Les visites guidées et le retour de l’histoire

L’analyse a montré la production conjointe des catégories descriptives de la ville par ses services marketing, les journalistes spécialisés et les guides touristiques. Au cœur de l’expérience, ces catégories descriptives se renégocient entre la ville elle-même et ses caractéristiques sensibles, les habitants et les touristes. Dans notre expérience, l’un des lieux de cette renégociation a été les deux formes de visites guidées proposées par l’Office du tourisme de la ville.

La première s’effectue avec un guide bénévole de l’Office du tourisme, elle est qualifiée par son personnel de « visite classique », elle est gratuite.

Dans cette visite, Brisbane est avant tout envisagée comme une ville avec un passé.
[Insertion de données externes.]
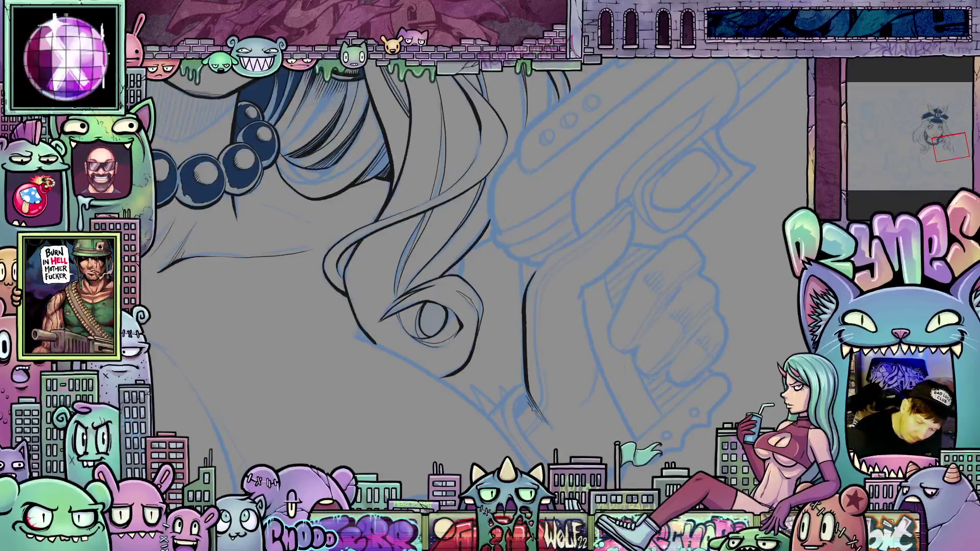
{"action": "left_click_drag", "start_coordinate": [695, 401], "coordinate": [673, 352]}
Le guide présente de manière valorisante les lieux « anciens », tous traces du passé colonial, et au fil de la visite, il évoque les changements de la ville au cours du temps. Il intègre les changements présents dans une histoire continue d’amélioration de l’environnement et du cadre de vie, mais également dans une histoire politique et institutionnelle de la ville. Tout au long de la visite, il opère une médiation entre un savoir stabilisé, celui de l’histoire de la ville, et un savoir plus localisé dont il est détenteur55, ses souvenirs sont mis à contribution pour illustrer l’histoire récente de la ville, marquée par sa « transformation ».

Celle-ci prend une place importante dans la visite, le guide la date – il y a cinq ans – et la présente de manière positive : « maintenant la ville retrouve un centre ». Il l’inscrit dans une histoire personnelle : « quand j’étais petit, on venait faire les magasins en ville, puis la ville s’est vidée, aujourd’hui les magasins reviennent avec les habitants ». Il fait également remarquer qu’aujourd’hui on voit plus de jeunes actifs, qu’il identifie comme travaillant dans les secteurs de la finance et des nouvelles technologies, il assimile cette présence au fait que la ville semble prospérer et offrir des opportunités de carrières pour les plus jeunes.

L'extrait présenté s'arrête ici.